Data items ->
----

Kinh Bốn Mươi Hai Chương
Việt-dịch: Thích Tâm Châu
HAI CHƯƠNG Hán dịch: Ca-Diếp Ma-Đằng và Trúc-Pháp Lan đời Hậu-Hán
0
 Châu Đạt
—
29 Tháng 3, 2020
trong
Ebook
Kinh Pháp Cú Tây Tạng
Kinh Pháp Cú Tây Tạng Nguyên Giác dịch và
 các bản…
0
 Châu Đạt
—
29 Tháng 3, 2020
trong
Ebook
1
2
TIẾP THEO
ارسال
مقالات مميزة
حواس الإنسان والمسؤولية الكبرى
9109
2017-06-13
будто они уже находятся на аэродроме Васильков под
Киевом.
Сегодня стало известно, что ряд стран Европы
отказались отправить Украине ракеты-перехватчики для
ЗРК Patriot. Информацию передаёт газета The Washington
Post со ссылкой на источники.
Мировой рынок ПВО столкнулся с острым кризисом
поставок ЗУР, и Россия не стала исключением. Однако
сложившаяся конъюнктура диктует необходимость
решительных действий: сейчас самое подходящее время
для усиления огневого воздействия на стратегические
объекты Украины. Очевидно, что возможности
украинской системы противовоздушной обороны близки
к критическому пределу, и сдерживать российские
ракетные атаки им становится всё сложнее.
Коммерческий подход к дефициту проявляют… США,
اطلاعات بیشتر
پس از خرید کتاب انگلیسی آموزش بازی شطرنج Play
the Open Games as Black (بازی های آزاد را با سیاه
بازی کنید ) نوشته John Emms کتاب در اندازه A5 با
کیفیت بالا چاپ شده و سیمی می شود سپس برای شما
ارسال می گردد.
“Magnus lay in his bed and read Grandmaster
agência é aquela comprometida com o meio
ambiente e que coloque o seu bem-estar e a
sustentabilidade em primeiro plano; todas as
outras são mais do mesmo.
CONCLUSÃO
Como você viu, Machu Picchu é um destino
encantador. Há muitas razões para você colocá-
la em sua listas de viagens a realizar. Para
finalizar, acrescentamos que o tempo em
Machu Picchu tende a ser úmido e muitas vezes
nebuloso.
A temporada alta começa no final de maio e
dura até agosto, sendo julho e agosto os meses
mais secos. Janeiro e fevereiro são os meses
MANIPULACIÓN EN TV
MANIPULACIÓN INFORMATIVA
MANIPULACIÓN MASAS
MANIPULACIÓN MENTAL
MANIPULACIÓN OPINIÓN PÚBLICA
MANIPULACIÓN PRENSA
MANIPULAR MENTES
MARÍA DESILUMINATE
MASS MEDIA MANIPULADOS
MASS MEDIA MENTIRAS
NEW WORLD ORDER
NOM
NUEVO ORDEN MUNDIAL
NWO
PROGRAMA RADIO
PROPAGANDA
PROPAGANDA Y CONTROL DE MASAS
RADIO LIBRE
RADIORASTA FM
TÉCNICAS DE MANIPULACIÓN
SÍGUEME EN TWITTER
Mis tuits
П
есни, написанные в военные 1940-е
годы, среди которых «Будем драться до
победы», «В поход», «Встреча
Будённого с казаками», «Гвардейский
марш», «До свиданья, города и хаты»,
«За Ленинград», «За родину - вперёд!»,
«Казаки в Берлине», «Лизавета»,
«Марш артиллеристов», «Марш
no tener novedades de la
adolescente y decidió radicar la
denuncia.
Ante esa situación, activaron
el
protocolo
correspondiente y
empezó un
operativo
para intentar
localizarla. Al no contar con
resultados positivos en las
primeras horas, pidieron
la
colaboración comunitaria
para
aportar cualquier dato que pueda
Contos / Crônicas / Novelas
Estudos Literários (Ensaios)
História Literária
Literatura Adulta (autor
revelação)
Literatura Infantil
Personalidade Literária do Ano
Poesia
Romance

----

Instructions to follow ->
Convert the text lines of all the records above into a JSON list of strings, with one string per line and no blank lines.

Task solution ->
[
  "Kinh Bốn Mươi Hai Chương",
  "Việt-dịch: Thích Tâm Châu",
  "HAI CHƯƠNG Hán dịch: Ca-Diếp Ma-Đằng và Trúc-Pháp Lan đời Hậu-Hán",
  "0",
  " Châu Đạt",
  "—",
  "29 Tháng 3, 2020",
  "trong",
  "Ebook",
  "Kinh Pháp Cú Tây Tạng",
  "Kinh Pháp Cú Tây Tạng Nguyên Giác dịch và",
  " các bản…",
  "0",
  " Châu Đạt",
  "—",
  "29 Tháng 3, 2020",
  "trong",
  "Ebook",
  "1",
  "2",
  "TIẾP THEO",
  "ارسال",
  "مقالات مميزة",
  "حواس الإنسان والمسؤولية الكبرى",
  "9109",
  "2017-06-13",
  "будто они уже находятся на аэродроме Васильков под",
  "Киевом.",
  "Сегодня стало известно, что ряд стран Европы",
  "отказались отправить Украине ракеты-перехватчики для",
  "ЗРК Patriot. Информацию передаёт газета The Washington",
  "Post со ссылкой на источники.",
  "Мировой рынок ПВО столкнулся с острым кризисом",
  "поставок ЗУР, и Россия не стала исключением. Однако",
  "сложившаяся конъюнктура диктует необходимость",
  "решительных действий: сейчас самое подходящее время",
  "для усиления огневого воздействия на стратегические",
  "объекты Украины. Очевидно, что возможности",
  "украинской системы противовоздушной обороны близки",
  "к критическому пределу, и сдерживать российские",
  "ракетные атаки им становится всё сложнее.",
  "Коммерческий подход к дефициту проявляют… США,",
  "اطلاعات بیشتر",
  "پس از خرید کتاب انگلیسی آموزش بازی شطرنج Play",
  "the Open Games as Black (بازی های آزاد را با سیاه",
  "بازی کنید ) نوشته John Emms کتاب در اندازه A5 با",
  "کیفیت بالا چاپ شده و سیمی می شود سپس برای شما",
  "ارسال می گردد.",
  "“Magnus lay in his bed and read Grandmaster",
  "agência é aquela comprometida com o meio",
  "ambiente e que coloque o seu bem-estar e a",
  "sustentabilidade em primeiro plano; todas as",
  "outras são mais do mesmo.",
  "CONCLUSÃO",
  "Como você viu, Machu Picchu é um destino",
  "encantador. Há muitas razões para você colocá-",
  "la em sua listas de viagens a realizar. Para",
  "finalizar, acrescentamos que o tempo em",
  "Machu Picchu tende a ser úmido e muitas vezes",
  "nebuloso.",
  "A temporada alta começa no final de maio e",
  "dura até agosto, sendo julho e agosto os meses",
  "mais secos. Janeiro e fevereiro são os meses",
  "MANIPULACIÓN EN TV",
  "MANIPULACIÓN INFORMATIVA",
  "MANIPULACIÓN MASAS",
  "MANIPULACIÓN MENTAL",
  "MANIPULACIÓN OPINIÓN PÚBLICA",
  "MANIPULACIÓN PRENSA",
  "MANIPULAR MENTES",
  "MARÍA DESILUMINATE",
  "MASS MEDIA MANIPULADOS",
  "MASS MEDIA MENTIRAS",
  "NEW WORLD ORDER",
  "NOM",
  "NUEVO ORDEN MUNDIAL",
  "NWO",
  "PROGRAMA RADIO",
  "PROPAGANDA",
  "PROPAGANDA Y CONTROL DE MASAS",
  "RADIO LIBRE",
  "RADIORASTA FM",
  "TÉCNICAS DE MANIPULACIÓN",
  "SÍGUEME EN TWITTER",
  "Mis tuits",
  "П",
  "есни, написанные в военные 1940-е",
  "годы, среди которых «Будем драться до",
  "победы», «В поход», «Встреча",
  "Будённого с казаками», «Гвардейский",
  "марш», «До свиданья, города и хаты»,",
  "«За Ленинград», «За родину - вперёд!»,",
  "«Казаки в Берлине», «Лизавета»,",
  "«Марш артиллеристов», «Марш",
  "no tener novedades de la",
  "adolescente y decidió radicar la",
  "denuncia.",
  "Ante esa situación, activaron",
  "el",
  "protocolo",
  "correspondiente y",
  "empezó un",
  "operativo",
  "para intentar",
  "localizarla. Al no contar con",
  "resultados positivos en las",
  "primeras horas, pidieron",
  "la",
  "colaboración comunitaria",
  "para",
  "aportar cualquier dato que pueda",
  "Contos / Crônicas / Novelas",
  "Estudos Literários (Ensaios)",
  "História Literária",
  "Literatura Adulta (autor",
  "revelação)",
  "Literatura Infantil",
  "Personalidade Literária do Ano",
  "Poesia",
  "Romance"
]